Supplied text:
■ ■ ■
Thank you for all the replies Zbigniew, it's been very educational. (In reply to Zbigniew Jędrzejewski-Szmek from comment #10) > (In reply to Alexander Ploumistos from comment #9) > > Unversioned so-files > > pyinstrument: /usr/lib64/python3.11/site-packages/pyinstrument/low_level/stat_profile.cpython-311-x86_64-linux-gnu.so > > You didn't mention this one, but it is another similar case: rpmlint could > check > that this path is not in the shared library search path, and avoid the > useless warning. > Or it could even hardcode that anything with /site-packages/ can be ignored. > Instead, > we emit this warning for a large subset of the ~10k python packages. I didn't mention it, because I had already checked myself (as required): [x]: Development (unversioned) .so files in -devel subpackage, if present. Note: Unversioned so-files in private %_libdir subdirectory (see attachment). Verify they are not in ld path. > Updated. The only change is the license breakdown: > Spec URL: https://in.waw.pl/~zbyszek/fedora/pyinstrument.spec > SRPM URL: https://in.waw.pl/~zbyszek/fedora/pyinstrument-4.4.0-3.fc39.src.rpm Something has glitched here, because rpmlint spews a new warning: pyinstrument.x86_64: W: incoherent-version-in-changelog 4.4.0-2 ['4.4.0-3.fc39', '4.4.0-3'] I trust you are more than capable of dealing with this - if indeed it needs to be dealt with. The package is approved. P.S.: I'll try to advance with input-remapper on Thursday, though realistically it's probably going to be the weekend, work has drained both my time and my brain.
■ ■ ■
Source material:
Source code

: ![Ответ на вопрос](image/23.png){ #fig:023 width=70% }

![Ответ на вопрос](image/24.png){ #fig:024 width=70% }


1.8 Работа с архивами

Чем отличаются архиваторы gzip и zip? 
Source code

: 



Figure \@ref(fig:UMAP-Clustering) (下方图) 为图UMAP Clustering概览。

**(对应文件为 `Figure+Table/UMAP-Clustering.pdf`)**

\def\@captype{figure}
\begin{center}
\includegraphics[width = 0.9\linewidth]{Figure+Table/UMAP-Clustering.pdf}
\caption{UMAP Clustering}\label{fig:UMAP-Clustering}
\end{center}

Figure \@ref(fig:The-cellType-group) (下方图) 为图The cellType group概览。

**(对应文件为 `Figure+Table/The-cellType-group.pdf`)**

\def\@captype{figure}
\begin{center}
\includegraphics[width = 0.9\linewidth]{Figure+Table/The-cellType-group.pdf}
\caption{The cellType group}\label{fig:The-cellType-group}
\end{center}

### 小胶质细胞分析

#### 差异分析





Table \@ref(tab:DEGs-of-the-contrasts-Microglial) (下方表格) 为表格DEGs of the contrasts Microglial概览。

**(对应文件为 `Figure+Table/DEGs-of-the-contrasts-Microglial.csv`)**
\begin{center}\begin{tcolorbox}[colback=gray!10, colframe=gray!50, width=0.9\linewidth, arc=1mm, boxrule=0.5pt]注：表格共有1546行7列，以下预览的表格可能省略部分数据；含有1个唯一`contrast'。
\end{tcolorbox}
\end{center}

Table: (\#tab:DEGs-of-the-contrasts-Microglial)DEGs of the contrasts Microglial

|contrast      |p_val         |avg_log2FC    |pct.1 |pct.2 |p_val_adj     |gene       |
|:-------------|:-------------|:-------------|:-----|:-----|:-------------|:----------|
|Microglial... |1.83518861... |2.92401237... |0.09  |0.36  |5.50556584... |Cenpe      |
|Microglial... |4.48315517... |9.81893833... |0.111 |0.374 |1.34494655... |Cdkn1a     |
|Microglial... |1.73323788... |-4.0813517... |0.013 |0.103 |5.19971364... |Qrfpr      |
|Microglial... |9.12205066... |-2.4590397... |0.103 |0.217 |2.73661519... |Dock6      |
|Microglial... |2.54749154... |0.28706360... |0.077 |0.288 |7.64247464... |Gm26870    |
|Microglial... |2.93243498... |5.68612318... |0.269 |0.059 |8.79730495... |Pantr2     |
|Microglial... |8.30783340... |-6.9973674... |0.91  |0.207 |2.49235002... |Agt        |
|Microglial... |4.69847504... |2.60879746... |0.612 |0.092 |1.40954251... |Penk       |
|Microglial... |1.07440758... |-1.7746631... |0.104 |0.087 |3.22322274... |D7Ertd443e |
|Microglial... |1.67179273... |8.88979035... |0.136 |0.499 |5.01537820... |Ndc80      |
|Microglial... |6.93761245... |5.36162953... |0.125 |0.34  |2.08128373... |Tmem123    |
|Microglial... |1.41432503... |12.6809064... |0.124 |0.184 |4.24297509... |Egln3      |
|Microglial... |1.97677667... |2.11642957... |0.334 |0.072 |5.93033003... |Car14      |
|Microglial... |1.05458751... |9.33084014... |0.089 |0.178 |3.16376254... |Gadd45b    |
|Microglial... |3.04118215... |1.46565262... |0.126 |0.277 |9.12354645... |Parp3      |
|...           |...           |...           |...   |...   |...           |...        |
■ ■ ■
Prompt: Copy out the package review comment above in full, word for word, with nothing left out or changed.

Output below:
Thank you for all the replies Zbigniew, it's been very educational. (In reply to Zbigniew Jędrzejewski-Szmek from comment #10) > (In reply to Alexander Ploumistos from comment #9) > > Unversioned so-files > > pyinstrument: /usr/lib64/python3.11/site-packages/pyinstrument/low_level/stat_profile.cpython-311-x86_64-linux-gnu.so > > You didn't mention this one, but it is another similar case: rpmlint could > check > that this path is not in the shared library search path, and avoid the > useless warning. > Or it could even hardcode that anything with /site-packages/ can be ignored. > Instead, > we emit this warning for a large subset of the ~10k python packages. I didn't mention it, because I had already checked myself (as required): [x]: Development (unversioned) .so files in -devel subpackage, if present. Note: Unversioned so-files in private %_libdir subdirectory (see attachment). Verify they are not in ld path. > Updated. The only change is the license breakdown: > Spec URL: https://in.waw.pl/~zbyszek/fedora/pyinstrument.spec > SRPM URL: https://in.waw.pl/~zbyszek/fedora/pyinstrument-4.4.0-3.fc39.src.rpm Something has glitched here, because rpmlint spews a new warning: pyinstrument.x86_64: W: incoherent-version-in-changelog 4.4.0-2 ['4.4.0-3.fc39', '4.4.0-3'] I trust you are more than capable of dealing with this - if indeed it needs to be dealt with. The package is approved. P.S.: I'll try to advance with input-remapper on Thursday, though realistically it's probably going to be the weekend, work has drained both my time and my brain.